## What you have to do
Leaving out the pictures, copy each record below exactly.

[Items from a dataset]
________________________

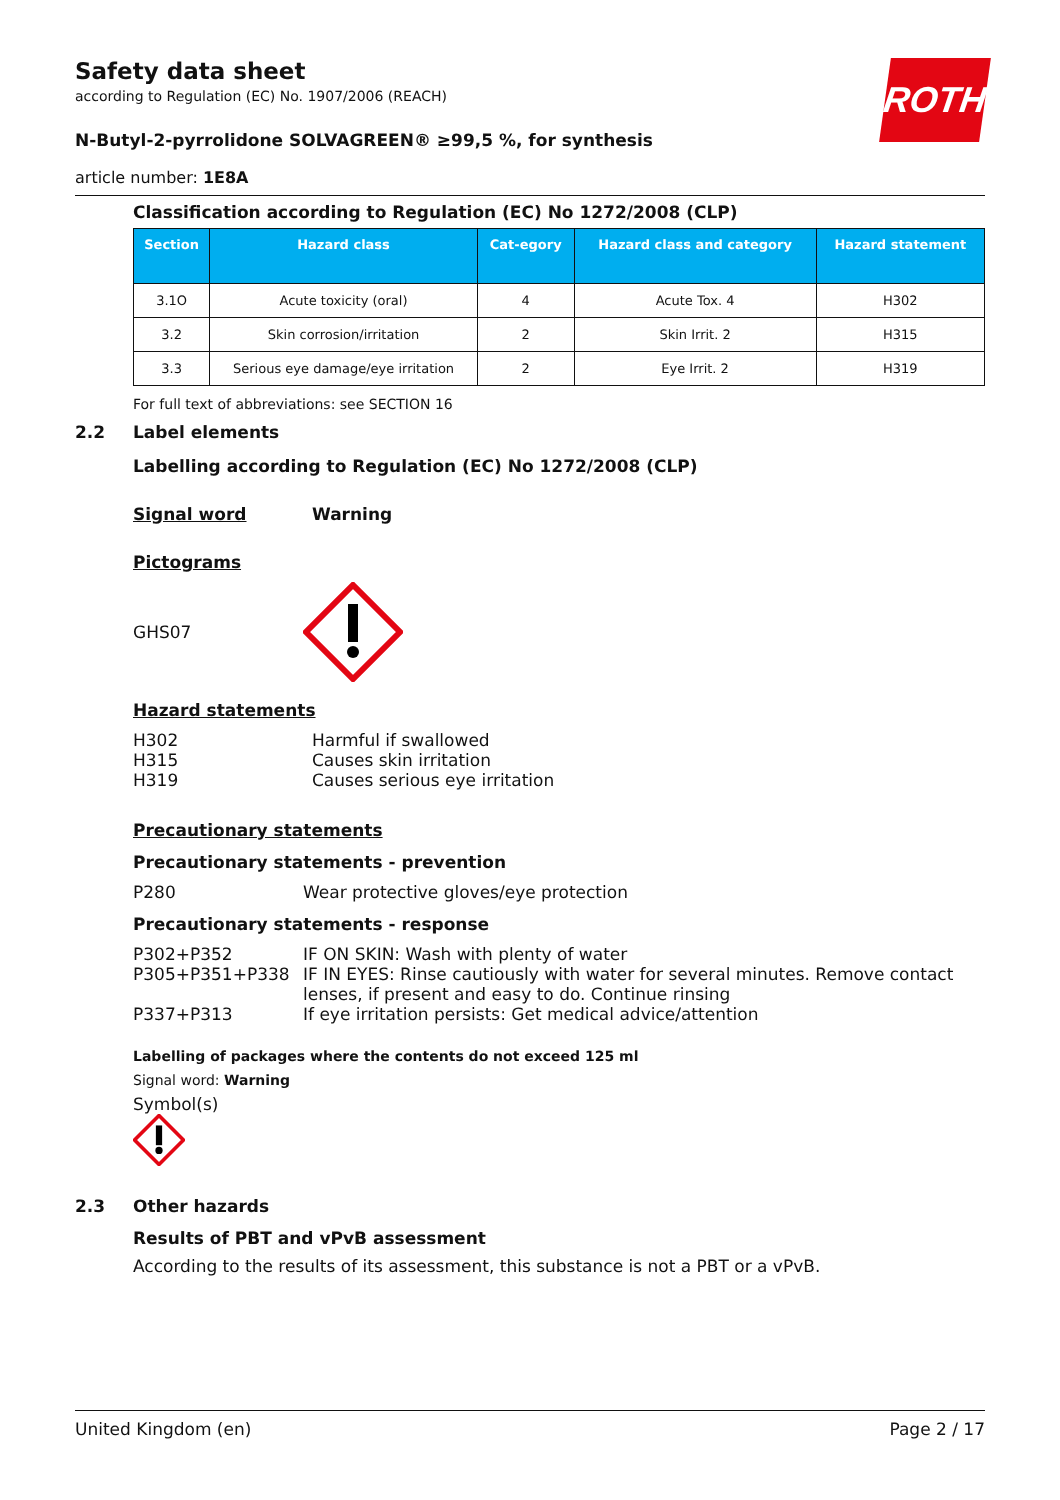Safety data sheet
according to Regulation (EC) No. 1907/2006 (REACH)
N-Butyl-2-pyrrolidone SOLVAGREEN® ≥99,5 %, for synthesis
article number: 1E8A
ROTH
Classification according to Regulation (EC) No 1272/2008 (CLP)
| Section | Hazard class | Cat-egory | Hazard class and category | Hazard statement |
| --- | --- | --- | --- | --- |
| 3.1O | Acute toxicity (oral) | 4 | Acute Tox. 4 | H302 |
| 3.2 | Skin corrosion/irritation | 2 | Skin Irrit. 2 | H315 |
| 3.3 | Serious eye damage/eye irritation | 2 | Eye Irrit. 2 | H319 |
For full text of abbreviations: see SECTION 16
2.2 Label elements
Labelling according to Regulation (EC) No 1272/2008 (CLP)
Signal word Warning
Pictograms
GHS07
Hazard statements
H302 Harmful if swallowed
H315 Causes skin irritation
H319 Causes serious eye irritation
Precautionary statements
Precautionary statements - prevention
P280 Wear protective gloves/eye protection
Precautionary statements - response
P302+P352 IF ON SKIN: Wash with plenty of water
P305+P351+P338 IF IN EYES: Rinse cautiously with water for several minutes. Remove contact lenses, if present and easy to do. Continue rinsing
P337+P313 If eye irritation persists: Get medical advice/attention
Labelling of packages where the contents do not exceed 125 ml
Signal word: Warning
Symbol(s)
2.3 Other hazards
Results of PBT and vPvB assessment
According to the results of its assessment, this substance is not a PBT or a vPvB.
United Kingdom (en) Page 2 / 17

________________________

## Task answer
Safety data sheet
according to Regulation (EC) No. 1907/2006 (REACH)
N-Butyl-2-pyrrolidone SOLVAGREEN® ≥99,5 %, for synthesis
article number: 1E8A
ROTH
Classification according to Regulation (EC) No 1272/2008 (CLP)
| Section | Hazard class | Cat-egory | Hazard class and category | Hazard statement |
| --- | --- | --- | --- | --- |
| 3.1O | Acute toxicity (oral) | 4 | Acute Tox. 4 | H302 |
| 3.2 | Skin corrosion/irritation | 2 | Skin Irrit. 2 | H315 |
| 3.3 | Serious eye damage/eye irritation | 2 | Eye Irrit. 2 | H319 |
For full text of abbreviations: see SECTION 16
2.2 Label elements
Labelling according to Regulation (EC) No 1272/2008 (CLP)
Signal word Warning
Pictograms
GHS07
Hazard statements
H302 Harmful if swallowed
H315 Causes skin irritation
H319 Causes serious eye irritation
Precautionary statements
Precautionary statements - prevention
P280 Wear protective gloves/eye protection
Precautionary statements - response
P302+P352 IF ON SKIN: Wash with plenty of water
P305+P351+P338 IF IN EYES: Rinse cautiously with water for several minutes. Remove contact lenses, if present and easy to do. Continue rinsing
P337+P313 If eye irritation persists: Get medical advice/attention
Labelling of packages where the contents do not exceed 125 ml
Signal word: Warning
Symbol(s)
2.3 Other hazards
Results of PBT and vPvB assessment
According to the results of its assessment, this substance is not a PBT or a vPvB.
United Kingdom (en) Page 2 / 17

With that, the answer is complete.